牝馬三冠なるかに注目が集まる、今年の
秋華賞。
アーモンドアイ(牝3、美浦・
国枝栄厩舎)が勝利すれば史上5頭目の快挙だが、その前に達成したのが2012年の
ジェンティルドンナである。「平成」に牝馬三冠を達成した3頭を振り返る、牝馬三冠挑戦記。今回は
ジェンティルドンナを取り上げる。
■激闘の末、掴んだ史上4頭目の牝馬三冠
ジェンティルドンナの春の
ハイライトは
オークスだろう。着差は5馬身、レースレコードを1.7秒更新する圧巻の走りを見せたのだ。直線ではケタ違いの末脚を繰り出し、残り200mで先頭に立つと後続を突き放した。代打騎乗の
川田将雅騎手は「本当に強い。この馬のいいところは、乗りやすさと切れ味。ぜひ三冠へ、このまま無事に行ってほしい」と絶賛した。この勝利で三冠達成は大きく近づいた。
秋緒戦の
ローズSも危なげない勝ちっぷりだった。しかも、春二冠とは異なり2番手からの抜け出しだった。
秋華賞の舞台となる京都内回り2000mは先行有利。

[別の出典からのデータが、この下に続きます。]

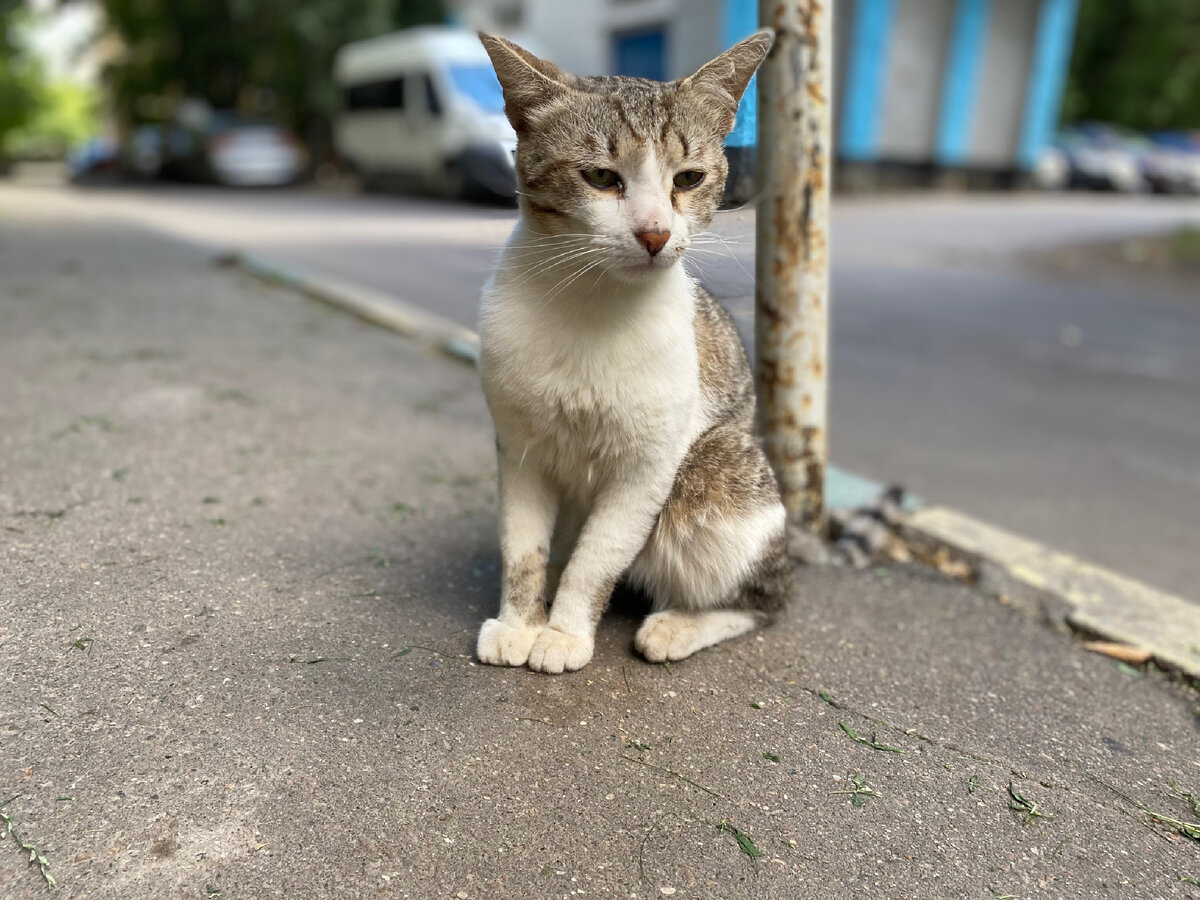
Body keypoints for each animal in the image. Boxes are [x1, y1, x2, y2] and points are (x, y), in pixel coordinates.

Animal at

だから、本番を見据えて“前”の競馬を試したのだ。「どんな競馬でもできることを証明したい」という
岩田康誠騎手の狙いは成功し、三冠獲りへ向けて盤石の態勢を整えた。
だが、三冠はそう簡単ではなかった。まず本馬場入場後、大歓声に驚いた
ジェンティルドンナが岩田騎手を振り落とす。ただ、岩田騎手が手綱を離さなかったので放馬することはなく、再騎乗して返し馬へ向かった。
レースは
ヴィルシーナの先行策で幕を開け、
ジェンティルドンナは中団後方の外を進む。流れが落ち着いたように見られた800m過ぎ、
チェリーメドゥーサが一気のまくりで先頭に立ち、後続を大きく離して逃げる。直線を向いても6馬身ほどの差があったが、4コーナーからスパートした
ジェンティルドンナが外から猛追し先頭へ。しかしその瞬間、2番手を追走していた
ヴィルシーナが内から馬体を併せ、2頭が並んでゴール板を駆け抜けた。
写真判定にもつれ込む大接戦は、わずか7cm差。勝利の女神は
ジェンティルドンナに微笑んだ。レース後、「道中は外々を回らされる形になり少し馬が怒っていたが、
オークスだけの脚を使えると能力を信じて乗った。抜け出して遊ぶところがあったし、
ヴィルシーナもすごい能力を持った馬なので最後まで気は抜けなかった」と激戦を振り返った岩田騎手だが、確定前に勝利を確信していたようだ。レースを終え検量室前に戻ってくると、1着の枠場に
ジェンティルドンナを導き喜びを爆発させていたのである。また、
秋華賞前にはこんなことも言っていたという。「たぶん同じ3歳世代なら牡馬にも負けませんよ。もしかすると
ジャパンカップでもいい勝負をするかもしれない。それくらいの器の馬です」と。
ジェンティルドンナの父は
ディープインパクト。
秋華賞の勝利で、史上4頭目の牝馬三冠と同時に史上初の親子三冠馬が誕生した。